Can you return the lines from the one holding "Contained here are" through the one holding "-0.021280, -0.855768, 1.005858]]", inclusive, word for word and with the pictures left out?

SUPPLIED RECORDS:
- - -

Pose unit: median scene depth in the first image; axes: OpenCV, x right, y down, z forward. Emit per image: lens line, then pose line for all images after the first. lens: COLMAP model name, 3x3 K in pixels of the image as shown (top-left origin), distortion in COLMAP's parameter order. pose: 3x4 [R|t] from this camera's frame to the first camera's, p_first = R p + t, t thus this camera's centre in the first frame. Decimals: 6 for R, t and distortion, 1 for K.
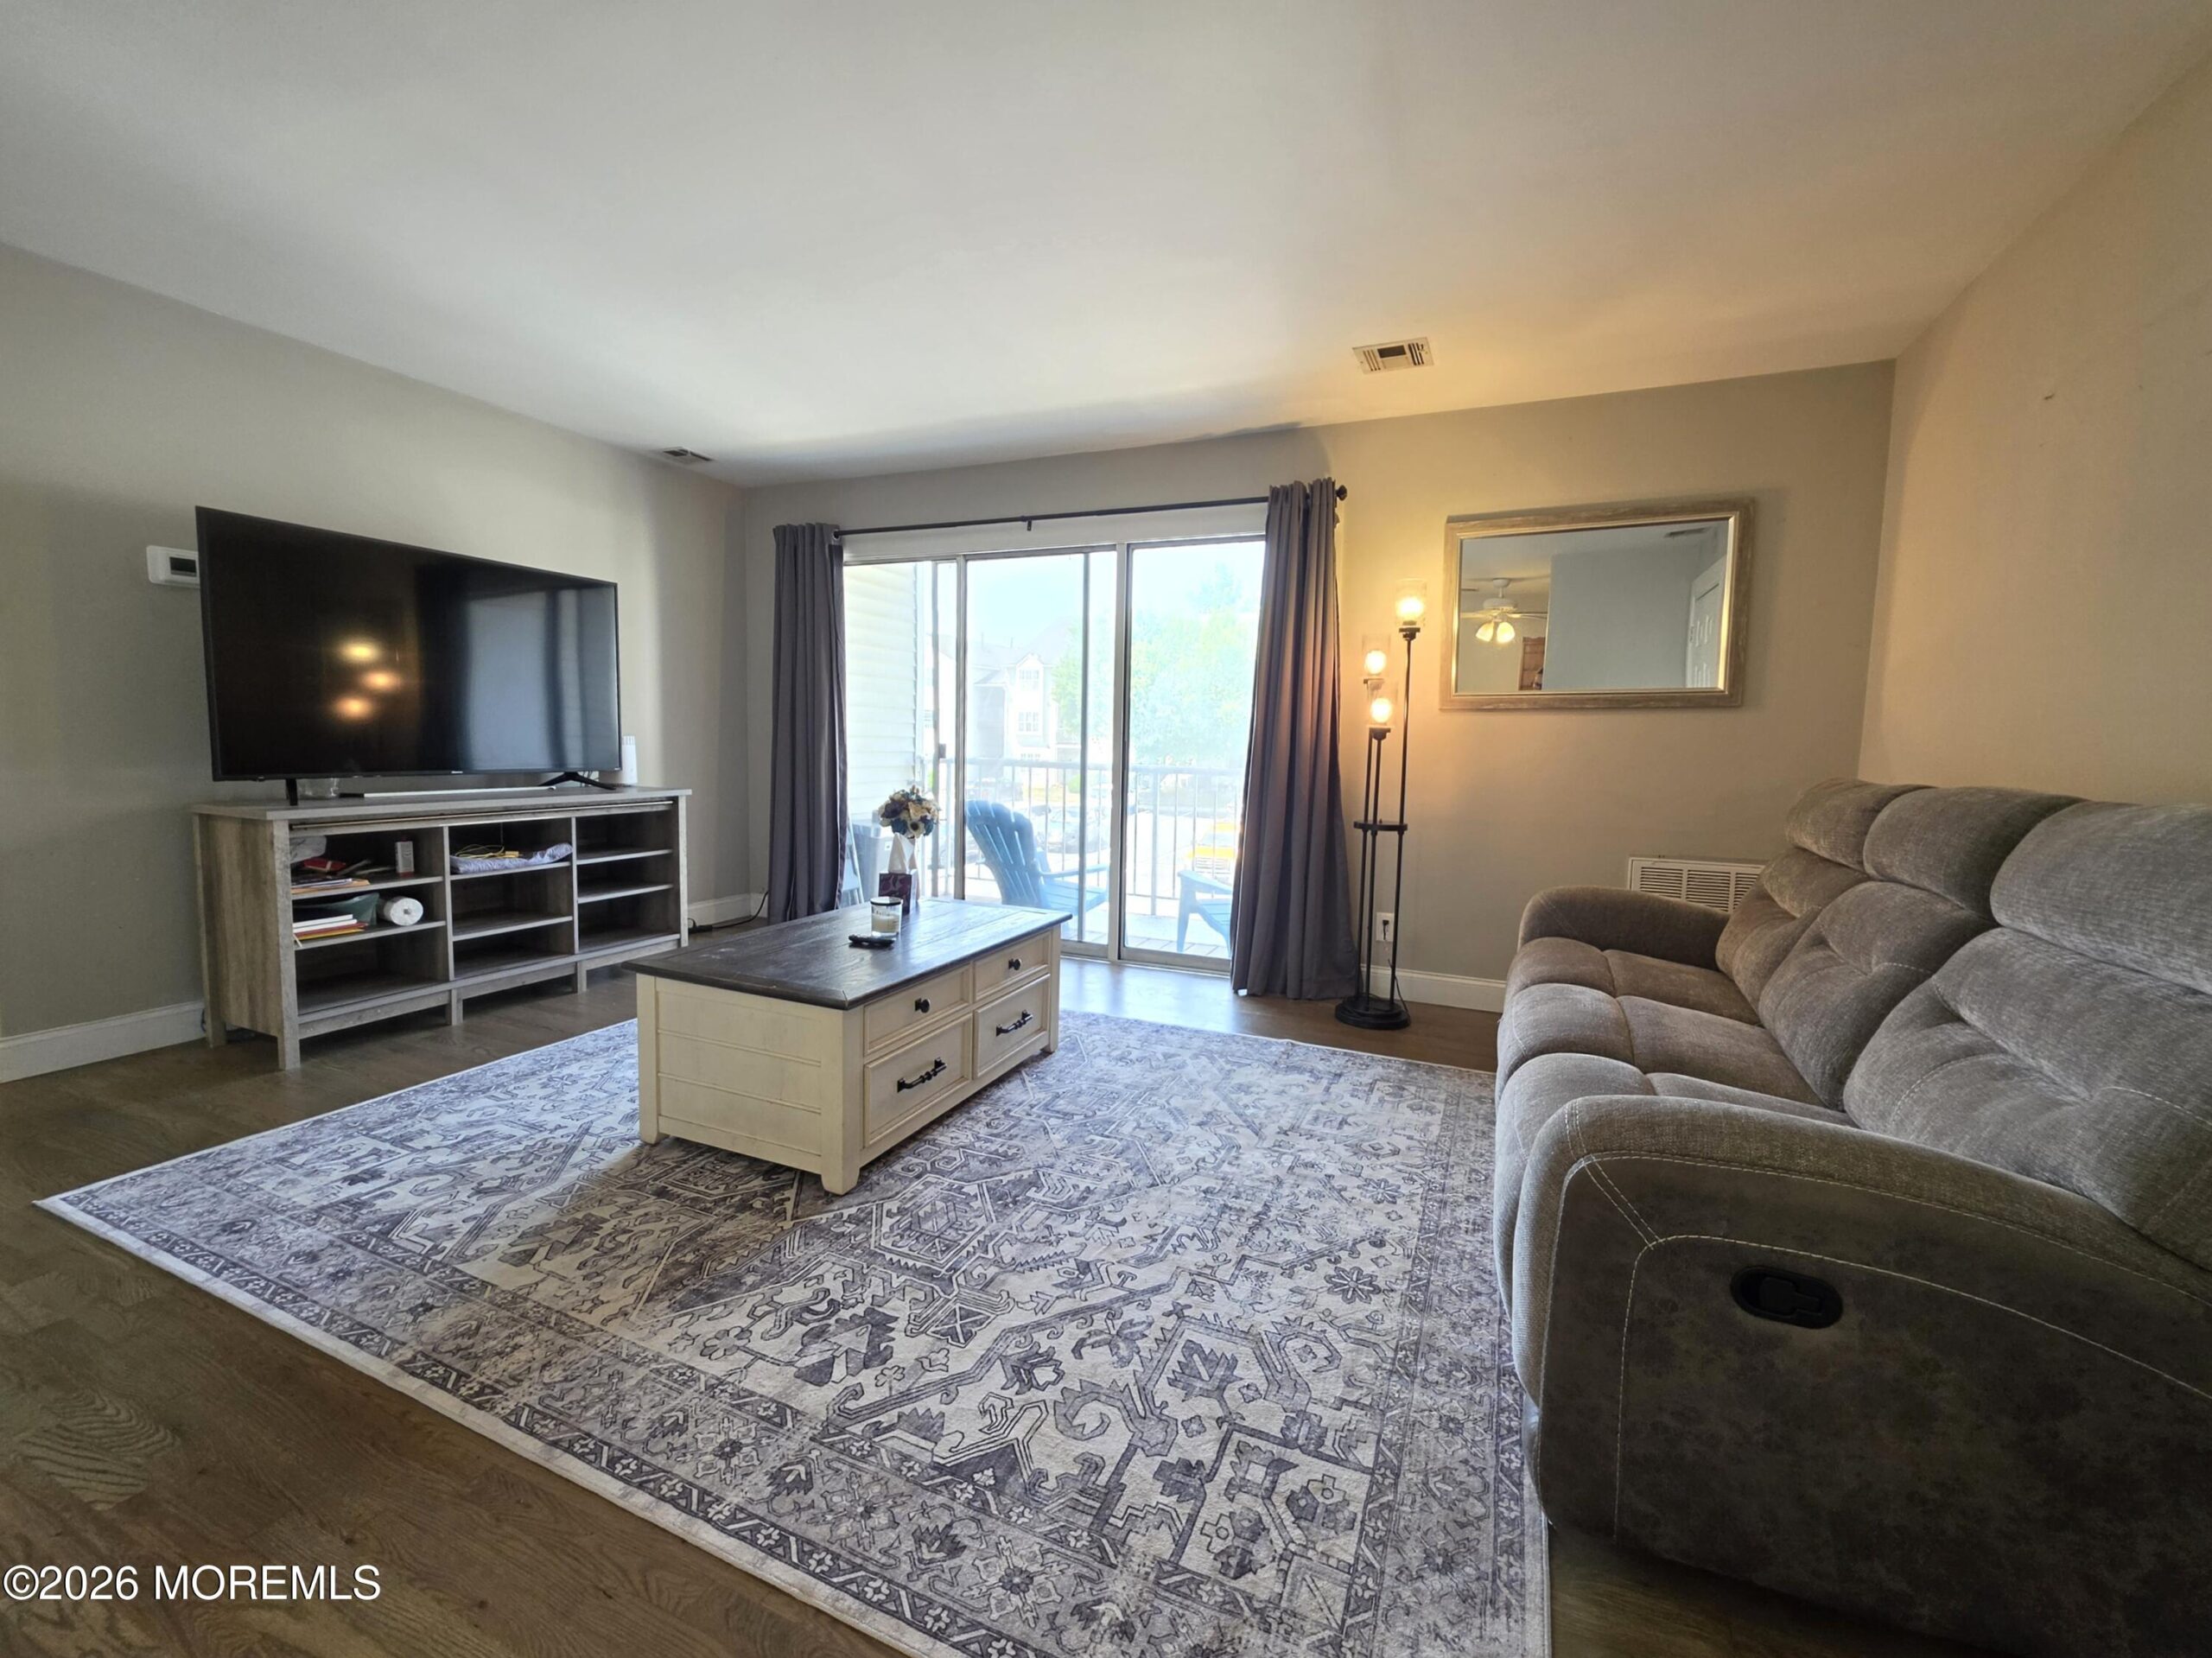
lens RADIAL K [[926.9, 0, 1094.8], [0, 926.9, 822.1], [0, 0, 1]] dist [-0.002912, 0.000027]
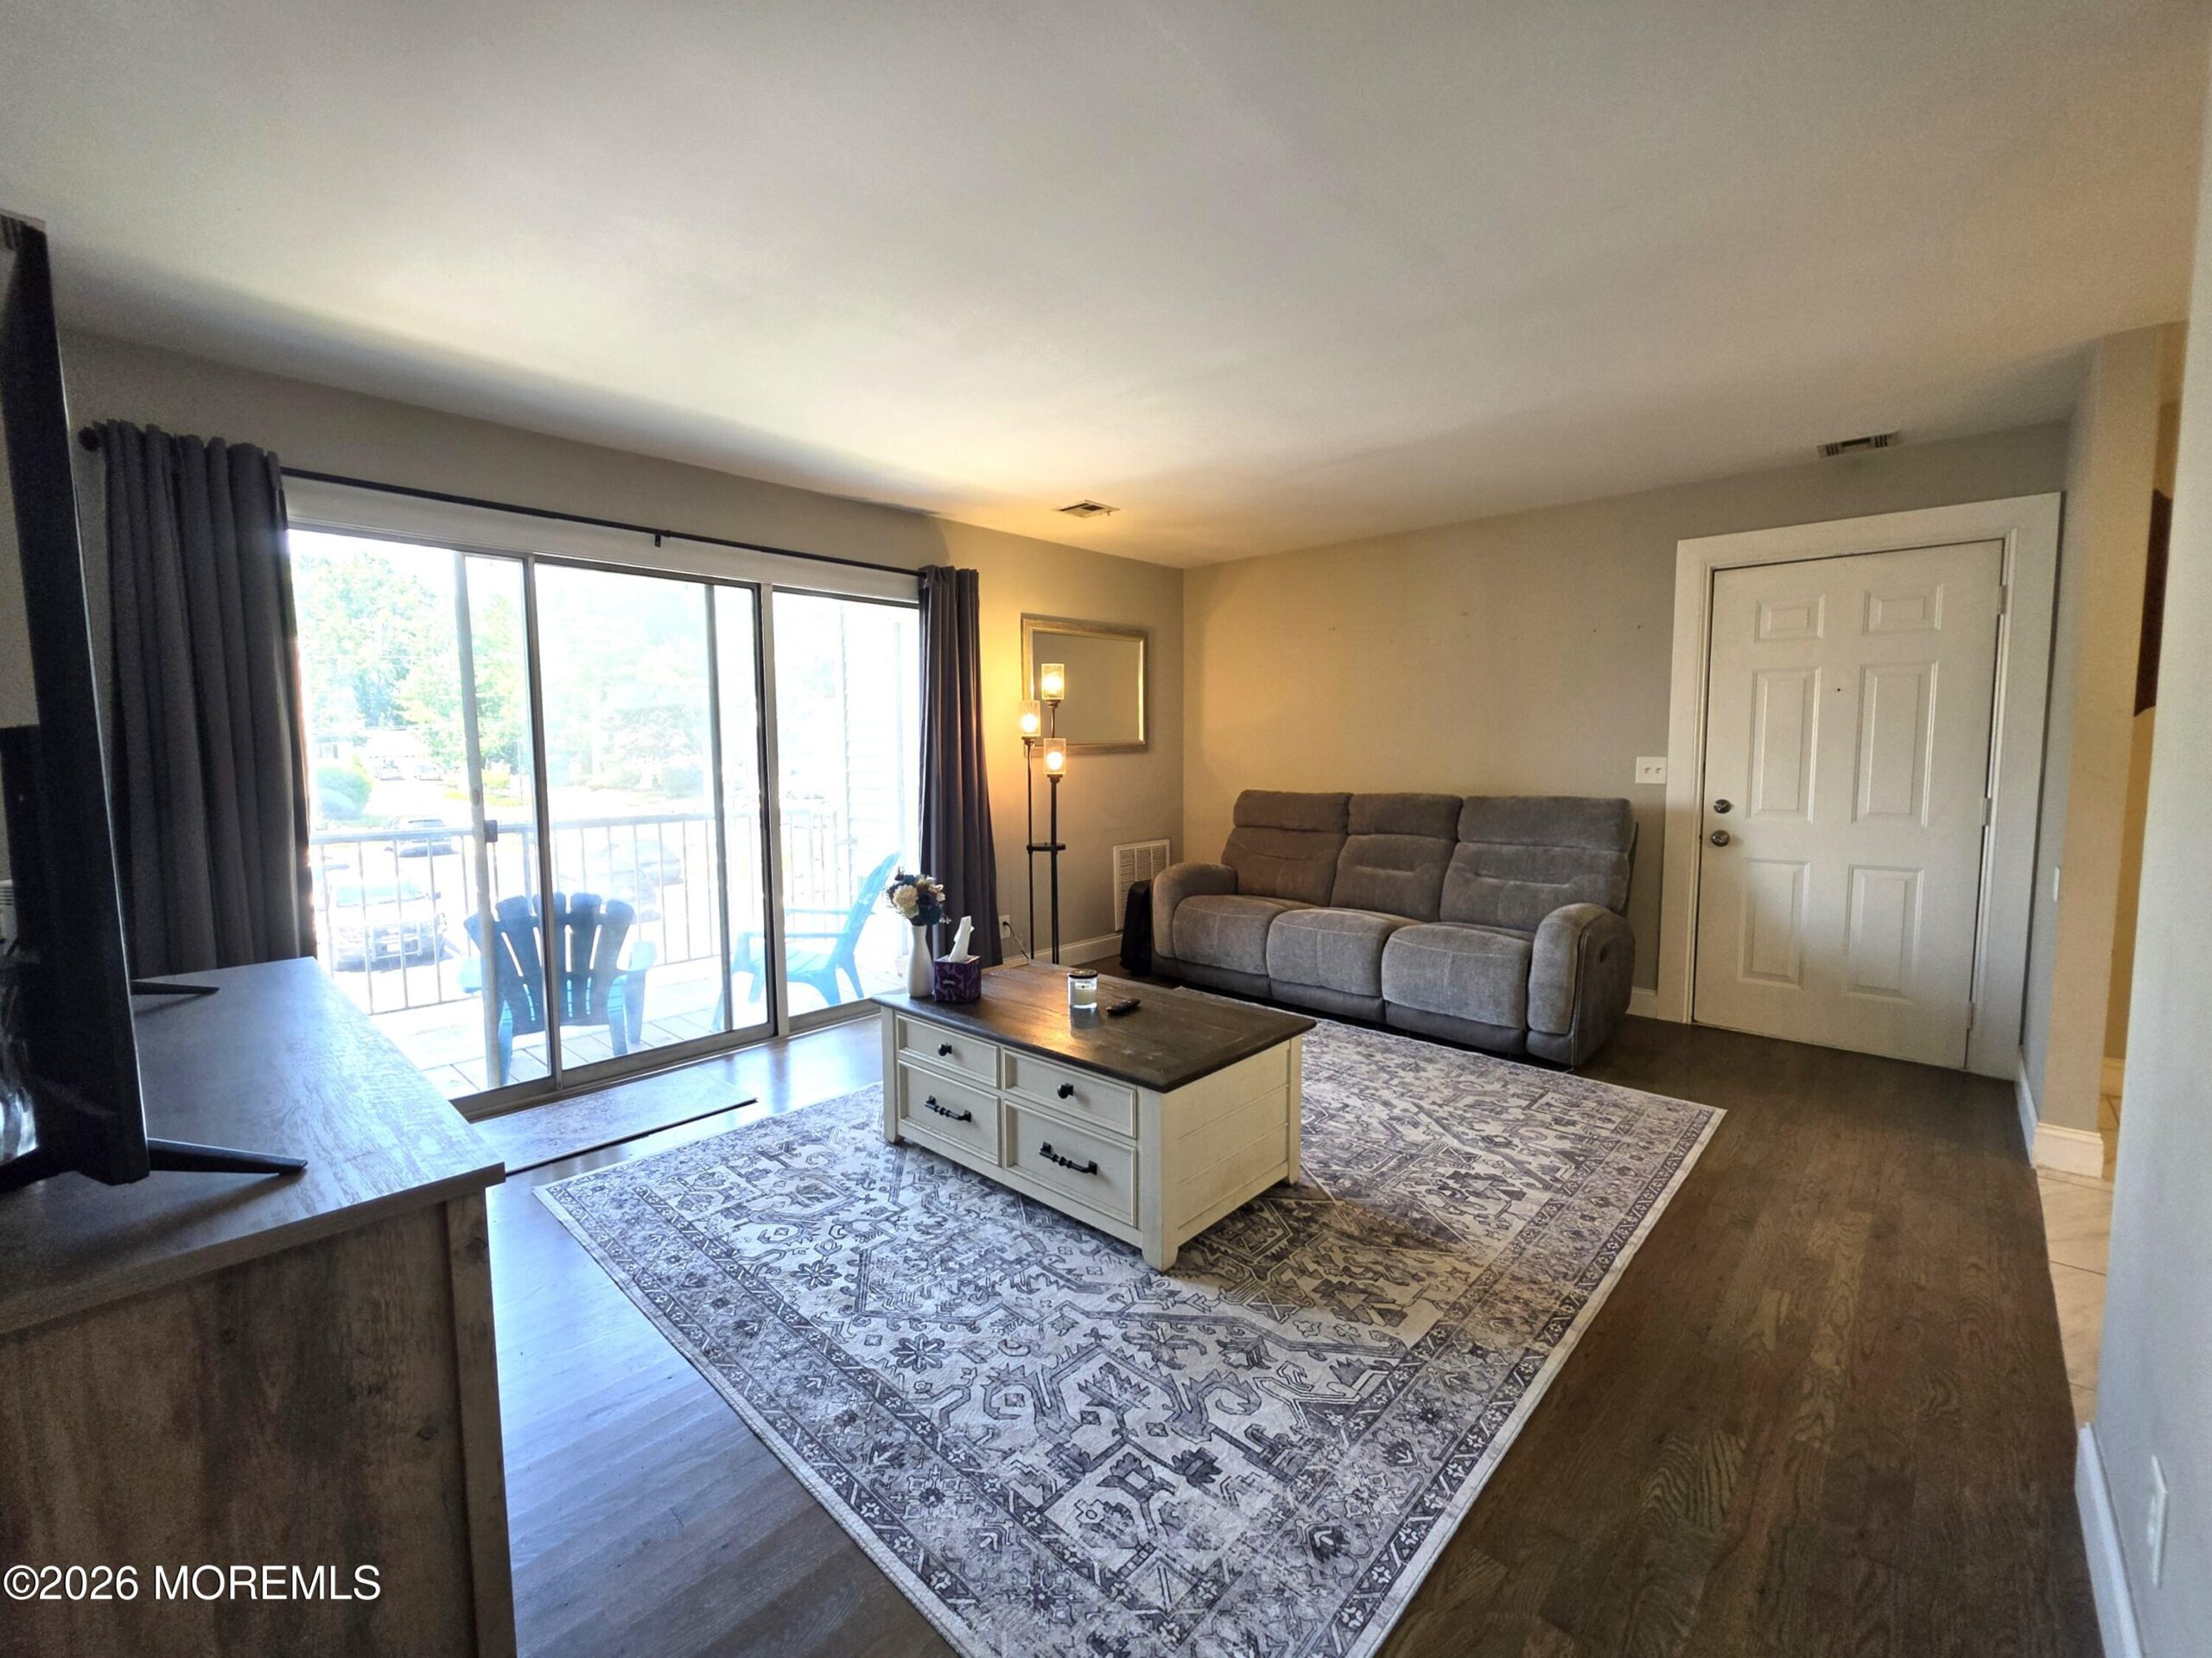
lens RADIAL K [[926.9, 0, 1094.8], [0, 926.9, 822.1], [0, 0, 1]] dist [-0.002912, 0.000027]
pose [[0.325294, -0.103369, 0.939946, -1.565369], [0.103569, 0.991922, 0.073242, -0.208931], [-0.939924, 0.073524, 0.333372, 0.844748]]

- - -

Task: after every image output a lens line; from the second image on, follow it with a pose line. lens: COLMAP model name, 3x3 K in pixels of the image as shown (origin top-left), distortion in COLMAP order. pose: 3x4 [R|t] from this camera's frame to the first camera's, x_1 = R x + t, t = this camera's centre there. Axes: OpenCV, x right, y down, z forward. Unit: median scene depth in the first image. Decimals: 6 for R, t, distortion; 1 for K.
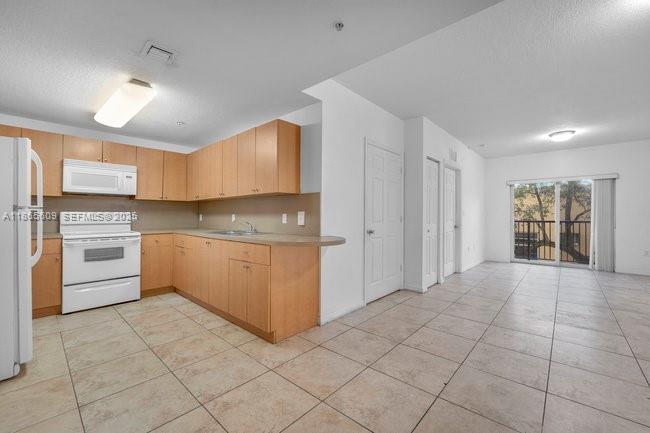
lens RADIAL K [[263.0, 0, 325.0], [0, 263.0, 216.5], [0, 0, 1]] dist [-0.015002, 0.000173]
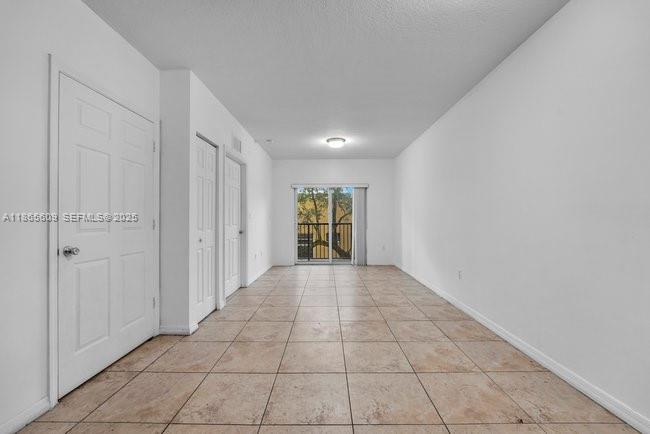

- - -

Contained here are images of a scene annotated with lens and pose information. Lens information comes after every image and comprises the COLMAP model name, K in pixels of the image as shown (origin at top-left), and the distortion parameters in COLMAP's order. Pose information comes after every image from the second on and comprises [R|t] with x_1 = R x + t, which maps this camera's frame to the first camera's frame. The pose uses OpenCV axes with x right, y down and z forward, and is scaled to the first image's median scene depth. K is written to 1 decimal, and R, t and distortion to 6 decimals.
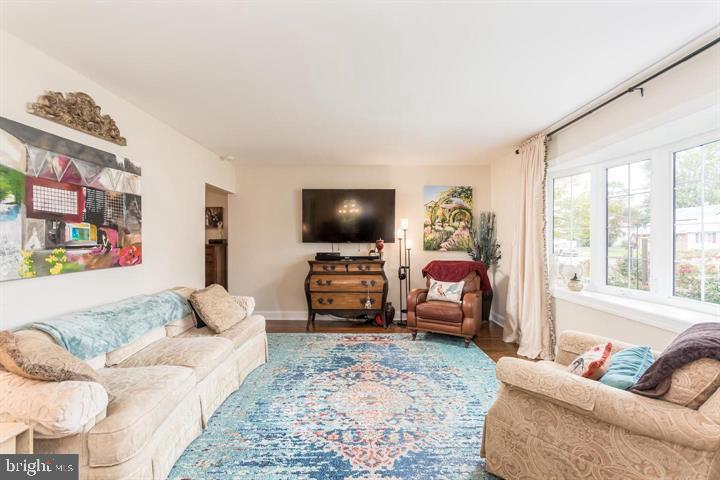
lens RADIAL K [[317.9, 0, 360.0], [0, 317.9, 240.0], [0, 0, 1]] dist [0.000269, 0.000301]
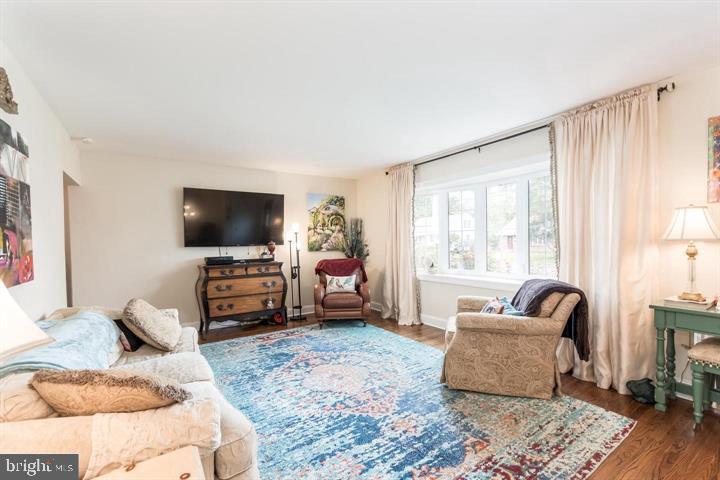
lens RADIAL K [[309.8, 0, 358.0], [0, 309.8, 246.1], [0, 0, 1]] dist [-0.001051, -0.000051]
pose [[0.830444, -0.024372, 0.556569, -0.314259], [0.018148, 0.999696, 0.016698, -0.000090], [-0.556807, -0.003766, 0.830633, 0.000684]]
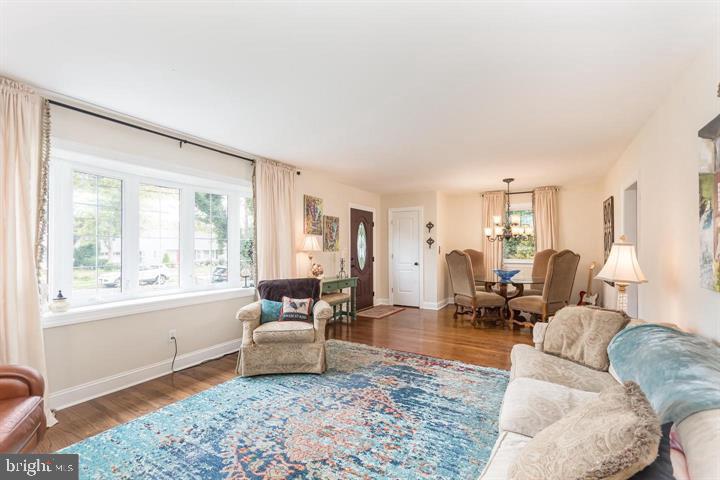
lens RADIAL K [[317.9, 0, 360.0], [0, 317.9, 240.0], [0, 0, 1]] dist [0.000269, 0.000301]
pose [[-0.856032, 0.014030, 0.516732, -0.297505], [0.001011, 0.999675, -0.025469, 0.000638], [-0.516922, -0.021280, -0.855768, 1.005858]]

- - -

ANSWER BOX:
Contained here are images of a scene annotated with lens and pose information. Lens information comes after every image and comprises the COLMAP model name, K in pixels of the image as shown (origin at top-left), and the distortion parameters in COLMAP's order. Pose information comes after every image from the second on and comprises [R|t] with x_1 = R x + t, which maps this camera's frame to the first camera's frame. The pose uses OpenCV axes with x right, y down and z forward, and is scaled to the first image's median scene depth. K is written to 1 decimal, and R, t and distortion to 6 decimals.
lens RADIAL K [[317.9, 0, 360.0], [0, 317.9, 240.0], [0, 0, 1]] dist [0.000269, 0.000301]
lens RADIAL K [[309.8, 0, 358.0], [0, 309.8, 246.1], [0, 0, 1]] dist [-0.001051, -0.000051]
pose [[0.830444, -0.024372, 0.556569, -0.314259], [0.018148, 0.999696, 0.016698, -0.000090], [-0.556807, -0.003766, 0.830633, 0.000684]]
lens RADIAL K [[317.9, 0, 360.0], [0, 317.9, 240.0], [0, 0, 1]] dist [0.000269, 0.000301]
pose [[-0.856032, 0.014030, 0.516732, -0.297505], [0.001011, 0.999675, -0.025469, 0.000638], [-0.516922, -0.021280, -0.855768, 1.005858]]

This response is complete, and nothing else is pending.